Texte fourni ▸
AVM : A part l’exposition dont on vient de parler, vous avez mis en place plusieurs expositions temporaires dans le volet contemporain telles que « Présentation d’œuvres d’artistes contemporains chinois », « Bai Ming, peintre-céramiste », cette démarche cherche-t-elle à développer encore plus l’art contemporain chinois du musée Cernuschi ?
CS : Cette exposition « Bai Ming » a eu lieu l’année dernière, c’était également une petite manifestation qui a duré trois semaines et qui a été organisée dans le cadre de la reconnaissance de la Chine par la France.
Nous essayons d’alterner parce que nous avons un public qui s’intéresse à la Chine dans la globalité, et il y a un public qui s’intéresse à l’art ancien chinois, donc il ne faut pas les décevoir mais il ne faut pas non plus décevoir le public qui s’intéresse au monde contemporain. Ces deux publics sont assez différents, ils ont des objectifs différents, donc on alterne exposition ancienne et exposition plus contemporaine. Nous essayons de varier un peu. On ne fait pas non plus que de l’art contemporain chinois ou que des expositions chinoises, il y a aussi des expositions japonaises et des expositions coréennes. Cette année, on aura par exemple une exposition d’artistes contemporains coréens. Nous avons deux grandes expositions annuelles, au printemps et à l’automne. Entre les deux, il peut y avoir une petite manifestation comme on a fait pour « Bai Ming » pour pour « Li Kunwu ». Mais encore une fois ces deux manifestations ont eu lieu dans un cadre un peu particulier. L’exposition n’est pas très grande, elle se tient dans une salle uniquement. On s’en tient à une seule salle parce que nous effectuons les travaux pour préparer les grandes expositions dans le reste du bâtiment. De cette façon, le musée est toujours vivant et il s’y passe toujours quelque chose. Peut-être que dans une grande exposition, le public va se sentir un peu perdu parce qu’il n’y a pas de base historique tandis que dans les petites manifestations comme « Bai Ming », on essaie de faire en sorte que les choses soient plus faciles à comprendre. Et ces petites manifestations sont gratuites.
AVM : Envisagez-vous de faire plus d’expositions avec des artistes contemporains chinois ?
CS : En fonction du temps et de l’espace, de toute façon, ces exposition ne sont font que dans la petite salle.
AVM : Quelle est la surface de cette salle d’exposition ?
CS : La surface de la salle d’exposition temporaire est de 345 mètres carrés (dont une surface utilisée d’environ 120 mètres carrés). Puisque chaque grande exposition nécessite une scénographie assez étudiée avec l’intervention de plusieurs codes de métiers, on ne peut pas utiliser toute la surface.

Données extraites ▸
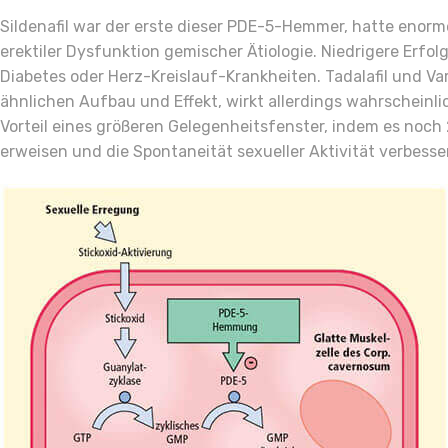
Sildenafil war der erste dieser PDE-5-Hemmer, hatte enorme
erektiler Dysfunktion gemischer Ätiologie. Niedrigere Erfo
Diabetes oder Herz-Kreislauf-Krankheiten. Tadalafil und Va
ähnlichen Aufbau und Effekt, wirkt allerdings wahrscheinli
Vorteil eines größeren Gelegenheitsfenster, indem es noch
erweisen und die Spontaneität sexueller Aktivität verbesse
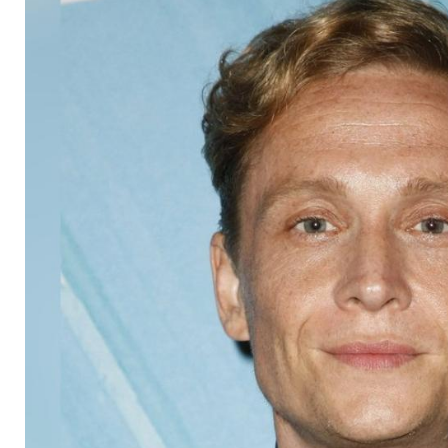
neue Rolle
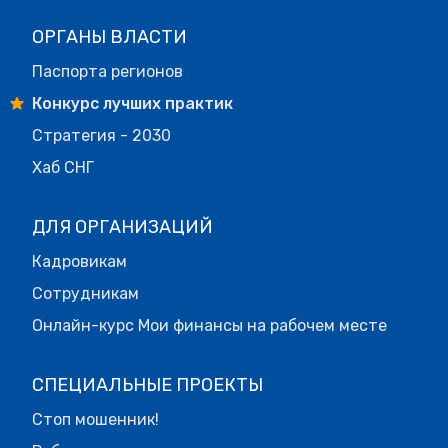
ОРГАНЫ ВЛАСТИ
Паспорта регионов
Конкурс лучших практик
Стратегия - 2030
Хаб СНГ
ДЛЯ ОРГАНИЗАЦИЙ
Кадровикам
Сотрудникам
Онлайн-курс Мои финансы на рабочем месте
СПЕЦИАЛЬНЫЕ ПРОЕКТЫ
Стоп мошенник!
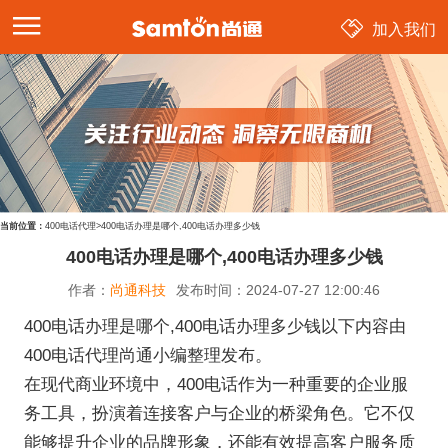
加入我们
当前位置：
400电话代理
>
400电话办理是哪个,400电话办理多少钱
400电话办理是哪个,400电话办理多少钱
作者：
尚通科技
发布时间：
2024-07-27 12:00:46
400电话办理是哪个,400电话办理多少钱以下内容由
400电话代理尚通小编整理发布。
在现代商业环境中，400电话作为一种重要的企业服
务工具，扮演着连接客户与企业的桥梁角色。它不仅
能够提升企业的品牌形象，还能有效提高客户服务质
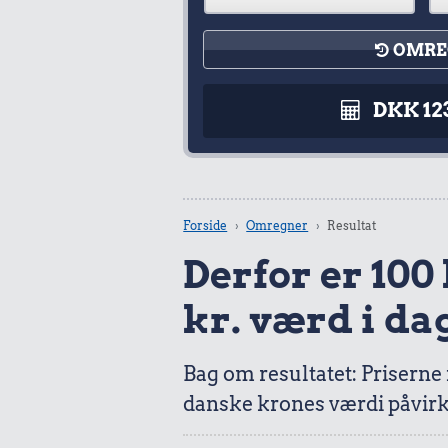
OMRE
DKK 12
Forside
Omregner
Resultat
Derfor er 100 
kr. værd i da
Bag om resultatet: Priserne
danske krones værdi påvirk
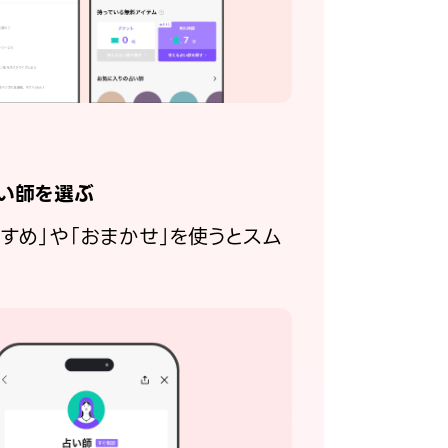
い師を選ぶ
すすめ」や「おまかせ」を使うとスム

Liste des activités ▸
1. Pouvez-vous transcrire mot pour mot l'entretien sur le musée Cernuschi, de « CS : Cette exposition » jusqu'à « par la France. » inclus ?
2. Pourriez-vous écrire la suite de l'entretien sur les expositions du musée Cernuschi, en reprenant juste après sa dernière phrase ?

Liste des réponses ▸
1.
CS : Cette exposition « Bai Ming » a eu lieu l’année dernière, c’était également une petite manifestation qui a duré trois semaines et qui a été organisée dans le cadre de la reconnaissance de la Chine par la France.

2.
Le musée était à l’origine un hôtel particulier construit pour un collectionneur qui souhaitait vivre au milieu de ses objets, c’était une véritable maison. Ce qui est intéressant ici c’est que vous rentrez dans une maison privée française, ce n’est pas un bâtiment construit pour être un musée au départ. C’est une ambiance très différente, on s’y sent un peu chez soi.
AVM : Quels sont les critères principaux du choix des artistes contemporains chinois pour les expositions temporaires?
CS : En général ça dépend de la qualité des sujets qu’ils ont traités et puis aussi beaucoup de nos coups de cœur. On ne peut pas vous dire que nous cherchons tel ou tel artiste parce qu’il n’y a pas de règle et un artiste ne va pas créer spécialement pour nous faire plaisir, donc c’est nous qui allons vers lui et pas lui qui vient vers nous. C’est principalement le coup de foudre pour certaines œuvres qui compte, si nous avons un coup de foudre nous espérons que le public l’aura aussi !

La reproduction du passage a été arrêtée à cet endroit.